Task instructions: Copy all the records again, swapping each "COLMAP" for "COLMAP-style" and leaving every other character unchanged.

Information supplied:
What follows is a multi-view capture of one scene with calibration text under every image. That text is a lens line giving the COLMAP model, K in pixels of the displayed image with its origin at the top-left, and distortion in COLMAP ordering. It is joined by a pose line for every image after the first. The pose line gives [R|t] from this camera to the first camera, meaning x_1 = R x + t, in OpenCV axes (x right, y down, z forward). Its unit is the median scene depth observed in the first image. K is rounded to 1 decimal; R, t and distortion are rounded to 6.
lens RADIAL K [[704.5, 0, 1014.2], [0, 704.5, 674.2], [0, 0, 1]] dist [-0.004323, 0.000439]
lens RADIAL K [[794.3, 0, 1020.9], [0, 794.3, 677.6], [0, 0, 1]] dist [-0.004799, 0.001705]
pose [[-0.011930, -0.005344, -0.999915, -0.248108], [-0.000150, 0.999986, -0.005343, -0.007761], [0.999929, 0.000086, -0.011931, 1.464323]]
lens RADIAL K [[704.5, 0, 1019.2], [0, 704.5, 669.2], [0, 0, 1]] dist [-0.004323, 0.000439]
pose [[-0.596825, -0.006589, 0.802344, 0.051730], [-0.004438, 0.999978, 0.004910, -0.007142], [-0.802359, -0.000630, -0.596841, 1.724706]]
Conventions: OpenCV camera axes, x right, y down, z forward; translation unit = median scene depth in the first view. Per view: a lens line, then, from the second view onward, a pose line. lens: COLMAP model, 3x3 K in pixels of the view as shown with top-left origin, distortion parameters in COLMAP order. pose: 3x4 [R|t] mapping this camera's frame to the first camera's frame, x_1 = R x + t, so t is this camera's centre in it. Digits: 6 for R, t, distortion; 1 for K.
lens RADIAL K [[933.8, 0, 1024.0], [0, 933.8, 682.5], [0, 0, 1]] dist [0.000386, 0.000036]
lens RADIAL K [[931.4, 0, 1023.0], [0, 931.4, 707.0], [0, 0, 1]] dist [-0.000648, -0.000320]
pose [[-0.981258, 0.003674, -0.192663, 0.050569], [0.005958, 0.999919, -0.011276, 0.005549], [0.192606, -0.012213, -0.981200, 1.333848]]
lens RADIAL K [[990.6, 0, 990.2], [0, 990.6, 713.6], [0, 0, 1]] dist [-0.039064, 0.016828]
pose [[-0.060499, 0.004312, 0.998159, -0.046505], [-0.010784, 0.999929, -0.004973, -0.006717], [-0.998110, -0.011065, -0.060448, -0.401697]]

Answer to this task:
What follows is a multi-view capture of one scene with calibration text under every image. That text is a lens line giving the COLMAP-style model, K in pixels of the displayed image with its origin at the top-left, and distortion in COLMAP-style ordering. It is joined by a pose line for every image after the first. The pose line gives [R|t] from this camera to the first camera, meaning x_1 = R x + t, in OpenCV axes (x right, y down, z forward). Its unit is the median scene depth observed in the first image. K is rounded to 1 decimal; R, t and distortion are rounded to 6.
lens RADIAL K [[704.5, 0, 1014.2], [0, 704.5, 674.2], [0, 0, 1]] dist [-0.004323, 0.000439]
lens RADIAL K [[794.3, 0, 1020.9], [0, 794.3, 677.6], [0, 0, 1]] dist [-0.004799, 0.001705]
pose [[-0.011930, -0.005344, -0.999915, -0.248108], [-0.000150, 0.999986, -0.005343, -0.007761], [0.999929, 0.000086, -0.011931, 1.464323]]
lens RADIAL K [[704.5, 0, 1019.2], [0, 704.5, 669.2], [0, 0, 1]] dist [-0.004323, 0.000439]
pose [[-0.596825, -0.006589, 0.802344, 0.051730], [-0.004438, 0.999978, 0.004910, -0.007142], [-0.802359, -0.000630, -0.596841, 1.724706]]
Conventions: OpenCV camera axes, x right, y down, z forward; translation unit = median scene depth in the first view. Per view: a lens line, then, from the second view onward, a pose line. lens: COLMAP-style model, 3x3 K in pixels of the view as shown with top-left origin, distortion parameters in COLMAP-style order. pose: 3x4 [R|t] mapping this camera's frame to the first camera's frame, x_1 = R x + t, so t is this camera's centre in it. Digits: 6 for R, t, distortion; 1 for K.
lens RADIAL K [[933.8, 0, 1024.0], [0, 933.8, 682.5], [0, 0, 1]] dist [0.000386, 0.000036]
lens RADIAL K [[931.4, 0, 1023.0], [0, 931.4, 707.0], [0, 0, 1]] dist [-0.000648, -0.000320]
pose [[-0.981258, 0.003674, -0.192663, 0.050569], [0.005958, 0.999919, -0.011276, 0.005549], [0.192606, -0.012213, -0.981200, 1.333848]]
lens RADIAL K [[990.6, 0, 990.2], [0, 990.6, 713.6], [0, 0, 1]] dist [-0.039064, 0.016828]
pose [[-0.060499, 0.004312, 0.998159, -0.046505], [-0.010784, 0.999929, -0.004973, -0.006717], [-0.998110, -0.011065, -0.060448, -0.401697]]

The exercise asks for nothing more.